雫井脩介『犯人に告ぐ』
神奈川県で連続する児童殺害事件。進展しない捜査に痺れを切らした県警幹部は、左遷されていた男を呼び戻した。巻島史彦。かつて「ヤングマン」と呼ばれた彼が捜査責任者として命じられたのは劇場型捜査。彼が自らテレビニュースに登場し、犯人に呼びかけるというもの。そして彼の左遷の理由は、かつての児童誘拐事件における犯人取り逃がしと記者会見での失態だった・・・
「劇場型捜査」
その言葉からイメージしたのは五十嵐貴久さんの『TVJ』のような派手な作品でした。しかし、確かに「劇場型捜査」に違いないけれど、少々期待はずれ。この『犯人に告ぐ』は「週刊文春で2004年の1位だった」という事実があるだけに、期待も大きかったのですが。

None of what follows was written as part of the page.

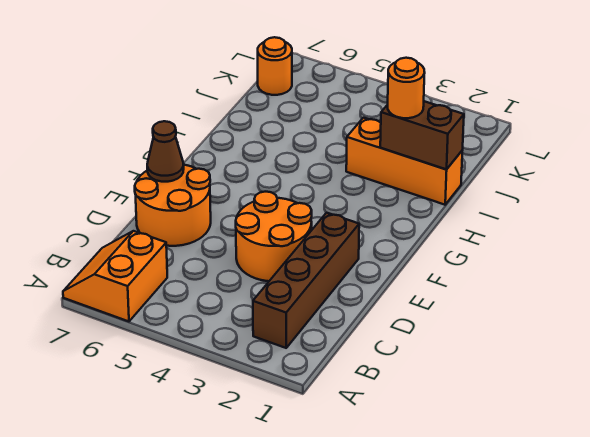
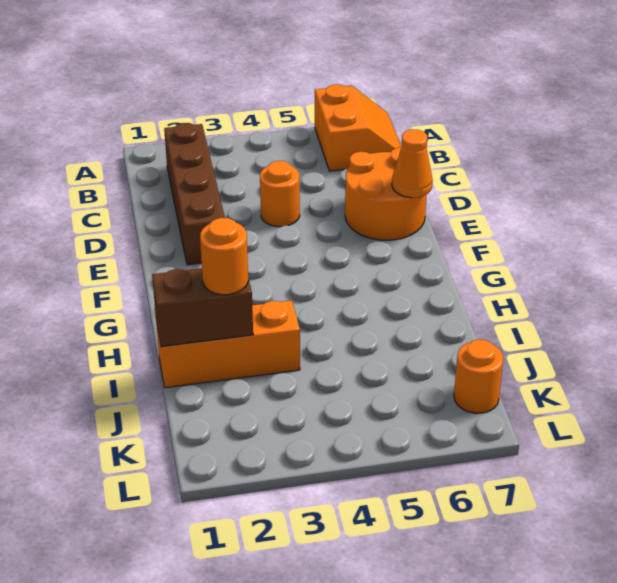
orange round brick D3:E4 level 1 -> orange round brick D4 level 1
brown cone E7 level 2 -> orange cone E7 level 2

「劇場型捜査」というのが売りなのですから、そこに専念したらよかったのではないかと思うのですが、そこに県警組織内での暗闘というか裏切りというか、そういうものが入ってきてしまいます。しかも比重大きく。よって、『巻島vs犯人(=バッドマン)』という図式よりも『ニュースナイトアイズvsニュースライブ』あるいは『巻島vs植草』という脇道が太くなり、肝心の「劇場型捜査」がかすんでしまうのです。
また、連続児童殺害事件と以前の児童誘拐殺害事件が有機的につながっているように思えないのも残念。この辺に「実は・・・」なんてサプライズがあるとおもしろかったように思うのですが。
おもしろくなかったとは言えないけれど、もっとおもしろくできたのでは。やっぱり期待が大きかっただけに残念な気がします。